RECORDS: Begin
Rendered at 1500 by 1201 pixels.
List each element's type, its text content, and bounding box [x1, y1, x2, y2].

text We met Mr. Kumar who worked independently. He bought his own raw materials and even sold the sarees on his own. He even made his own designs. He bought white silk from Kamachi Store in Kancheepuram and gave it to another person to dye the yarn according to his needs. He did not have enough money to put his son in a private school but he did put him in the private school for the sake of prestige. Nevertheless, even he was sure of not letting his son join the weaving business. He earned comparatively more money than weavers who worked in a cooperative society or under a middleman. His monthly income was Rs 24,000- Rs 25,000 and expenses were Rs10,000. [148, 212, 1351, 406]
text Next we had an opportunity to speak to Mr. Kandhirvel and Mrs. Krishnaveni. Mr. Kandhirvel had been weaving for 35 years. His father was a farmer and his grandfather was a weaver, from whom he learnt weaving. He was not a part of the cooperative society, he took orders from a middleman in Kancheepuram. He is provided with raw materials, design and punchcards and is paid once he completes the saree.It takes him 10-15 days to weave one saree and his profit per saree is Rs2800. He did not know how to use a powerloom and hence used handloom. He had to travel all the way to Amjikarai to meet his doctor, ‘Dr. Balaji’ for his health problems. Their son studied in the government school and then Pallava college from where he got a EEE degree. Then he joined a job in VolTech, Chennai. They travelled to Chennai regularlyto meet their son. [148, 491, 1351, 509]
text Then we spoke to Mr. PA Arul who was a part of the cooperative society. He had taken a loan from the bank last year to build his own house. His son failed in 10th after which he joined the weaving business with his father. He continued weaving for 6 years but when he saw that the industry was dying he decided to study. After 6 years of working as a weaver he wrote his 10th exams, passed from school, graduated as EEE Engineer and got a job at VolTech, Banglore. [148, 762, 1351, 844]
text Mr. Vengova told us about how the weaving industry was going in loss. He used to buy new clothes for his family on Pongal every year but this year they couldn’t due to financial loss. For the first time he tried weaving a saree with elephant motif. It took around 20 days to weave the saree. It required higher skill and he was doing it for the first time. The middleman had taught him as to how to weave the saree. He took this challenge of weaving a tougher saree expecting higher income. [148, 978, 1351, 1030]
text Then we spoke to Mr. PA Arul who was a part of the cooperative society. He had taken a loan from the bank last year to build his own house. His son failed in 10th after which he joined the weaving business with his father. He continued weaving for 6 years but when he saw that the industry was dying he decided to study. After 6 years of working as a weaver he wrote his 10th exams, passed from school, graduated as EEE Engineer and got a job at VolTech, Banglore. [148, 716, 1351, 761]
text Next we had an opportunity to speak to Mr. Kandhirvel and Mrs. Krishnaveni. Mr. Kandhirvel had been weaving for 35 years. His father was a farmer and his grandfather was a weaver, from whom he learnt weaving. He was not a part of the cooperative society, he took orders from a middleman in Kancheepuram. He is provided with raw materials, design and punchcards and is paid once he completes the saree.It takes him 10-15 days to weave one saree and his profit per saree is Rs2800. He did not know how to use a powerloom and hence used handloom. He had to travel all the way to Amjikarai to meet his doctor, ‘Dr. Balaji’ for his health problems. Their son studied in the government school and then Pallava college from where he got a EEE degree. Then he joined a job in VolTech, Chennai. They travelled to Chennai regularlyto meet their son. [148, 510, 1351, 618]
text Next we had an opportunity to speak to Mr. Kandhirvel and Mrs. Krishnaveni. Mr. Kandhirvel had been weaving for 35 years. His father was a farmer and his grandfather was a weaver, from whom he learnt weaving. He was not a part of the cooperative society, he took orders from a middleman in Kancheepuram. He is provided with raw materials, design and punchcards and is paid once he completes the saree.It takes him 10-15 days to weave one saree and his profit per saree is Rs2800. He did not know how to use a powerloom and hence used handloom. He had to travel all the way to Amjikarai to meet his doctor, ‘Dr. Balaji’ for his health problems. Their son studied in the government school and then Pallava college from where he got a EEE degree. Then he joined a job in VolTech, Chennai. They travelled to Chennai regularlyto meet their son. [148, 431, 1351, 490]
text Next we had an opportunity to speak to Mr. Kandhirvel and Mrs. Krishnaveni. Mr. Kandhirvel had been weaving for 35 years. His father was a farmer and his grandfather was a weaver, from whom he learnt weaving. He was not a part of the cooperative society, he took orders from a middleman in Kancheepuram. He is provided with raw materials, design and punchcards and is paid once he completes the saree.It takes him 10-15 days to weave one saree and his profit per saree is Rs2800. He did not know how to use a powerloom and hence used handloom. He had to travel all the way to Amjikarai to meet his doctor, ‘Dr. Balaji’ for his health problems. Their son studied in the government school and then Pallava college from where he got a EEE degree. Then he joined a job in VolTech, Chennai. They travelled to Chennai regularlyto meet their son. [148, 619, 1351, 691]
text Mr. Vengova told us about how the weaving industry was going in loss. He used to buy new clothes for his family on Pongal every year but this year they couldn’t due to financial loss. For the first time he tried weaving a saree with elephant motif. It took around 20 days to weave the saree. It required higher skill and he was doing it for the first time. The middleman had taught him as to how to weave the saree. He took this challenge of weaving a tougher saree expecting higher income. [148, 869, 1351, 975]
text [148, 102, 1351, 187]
RECORDS: End
WORK ITEM:
Go through the data and copy each line exactly as it reads.

RESPONSE:
Rendered at 1500 by 1201 pixels.
List each element's type, its text content, and bounding box [x1, y1, x2, y2].

text We met Mr. Kumar who worked independently. He bought his own raw materials and even sold the sarees on his own. He even made his own designs. He bought white silk from Kamachi Store in Kancheepuram and gave it to another person to dye the yarn according to his needs. He did not have enough money to put his son in a private school but he did put him in the private school for the sake of prestige. Nevertheless, even he was sure of not letting his son join the weaving business. He earned comparatively more money than weavers who worked in a cooperative society or under a middleman. His monthly income was Rs 24,000- Rs 25,000 and expenses were Rs10,000. [148, 212, 1351, 406]
text Next we had an opportunity to speak to Mr. Kandhirvel and Mrs. Krishnaveni. Mr. Kandhirvel had been weaving for 35 years. His father was a farmer and his grandfather was a weaver, from whom he learnt weaving. He was not a part of the cooperative society, he took orders from a middleman in Kancheepuram. He is provided with raw materials, design and punchcards and is paid once he completes the saree.It takes him 10-15 days to weave one saree and his profit per saree is Rs2800. He did not know how to use a powerloom and hence used handloom. He had to travel all the way to Amjikarai to meet his doctor, ‘Dr. Balaji’ for his health problems. Their son studied in the government school and then Pallava college from where he got a EEE degree. Then he joined a job in VolTech, Chennai. They travelled to Chennai regularlyto meet their son. [148, 491, 1351, 509]
text Then we spoke to Mr. PA Arul who was a part of the cooperative society. He had taken a loan from the bank last year to build his own house. His son failed in 10th after which he joined the weaving business with his father. He continued weaving for 6 years but when he saw that the industry was dying he decided to study. After 6 years of working as a weaver he wrote his 10th exams, passed from school, graduated as EEE Engineer and got a job at VolTech, Banglore. [148, 762, 1351, 844]
text Mr. Vengova told us about how the weaving industry was going in loss. He used to buy new clothes for his family on Pongal every year but this year they couldn’t due to financial loss. For the first time he tried weaving a saree with elephant motif. It took around 20 days to weave the saree. It required higher skill and he was doing it for the first time. The middleman had taught him as to how to weave the saree. He took this challenge of weaving a tougher saree expecting higher income. [148, 978, 1351, 1030]
text Then we spoke to Mr. PA Arul who was a part of the cooperative society. He had taken a loan from the bank last year to build his own house. His son failed in 10th after which he joined the weaving business with his father. He continued weaving for 6 years but when he saw that the industry was dying he decided to study. After 6 years of working as a weaver he wrote his 10th exams, passed from school, graduated as EEE Engineer and got a job at VolTech, Banglore. [148, 716, 1351, 761]
text Next we had an opportunity to speak to Mr. Kandhirvel and Mrs. Krishnaveni. Mr. Kandhirvel had been weaving for 35 years. His father was a farmer and his grandfather was a weaver, from whom he learnt weaving. He was not a part of the cooperative society, he took orders from a middleman in Kancheepuram. He is provided with raw materials, design and punchcards and is paid once he completes the saree.It takes him 10-15 days to weave one saree and his profit per saree is Rs2800. He did not know how to use a powerloom and hence used handloom. He had to travel all the way to Amjikarai to meet his doctor, ‘Dr. Balaji’ for his health problems. Their son studied in the government school and then Pallava college from where he got a EEE degree. Then he joined a job in VolTech, Chennai. They travelled to Chennai regularlyto meet their son. [148, 510, 1351, 618]
text Next we had an opportunity to speak to Mr. Kandhirvel and Mrs. Krishnaveni. Mr. Kandhirvel had been weaving for 35 years. His father was a farmer and his grandfather was a weaver, from whom he learnt weaving. He was not a part of the cooperative society, he took orders from a middleman in Kancheepuram. He is provided with raw materials, design and punchcards and is paid once he completes the saree.It takes him 10-15 days to weave one saree and his profit per saree is Rs2800. He did not know how to use a powerloom and hence used handloom. He had to travel all the way to Amjikarai to meet his doctor, ‘Dr. Balaji’ for his health problems. Their son studied in the government school and then Pallava college from where he got a EEE degree. Then he joined a job in VolTech, Chennai. They travelled to Chennai regularlyto meet their son. [148, 431, 1351, 490]
text Next we had an opportunity to speak to Mr. Kandhirvel and Mrs. Krishnaveni. Mr. Kandhirvel had been weaving for 35 years. His father was a farmer and his grandfather was a weaver, from whom he learnt weaving. He was not a part of the cooperative society, he took orders from a middleman in Kancheepuram. He is provided with raw materials, design and punchcards and is paid once he completes the saree.It takes him 10-15 days to weave one saree and his profit per saree is Rs2800. He did not know how to use a powerloom and hence used handloom. He had to travel all the way to Amjikarai to meet his doctor, ‘Dr. Balaji’ for his health problems. Their son studied in the government school and then Pallava college from where he got a EEE degree. Then he joined a job in VolTech, Chennai. They travelled to Chennai regularlyto meet their son. [148, 619, 1351, 691]
text Mr. Vengova told us about how the weaving industry was going in loss. He used to buy new clothes for his family on Pongal every year but this year they couldn’t due to financial loss. For the first time he tried weaving a saree with elephant motif. It took around 20 days to weave the saree. It required higher skill and he was doing it for the first time. The middleman had taught him as to how to weave the saree. He took this challenge of weaving a tougher saree expecting higher income. [148, 869, 1351, 975]
text [148, 102, 1351, 187]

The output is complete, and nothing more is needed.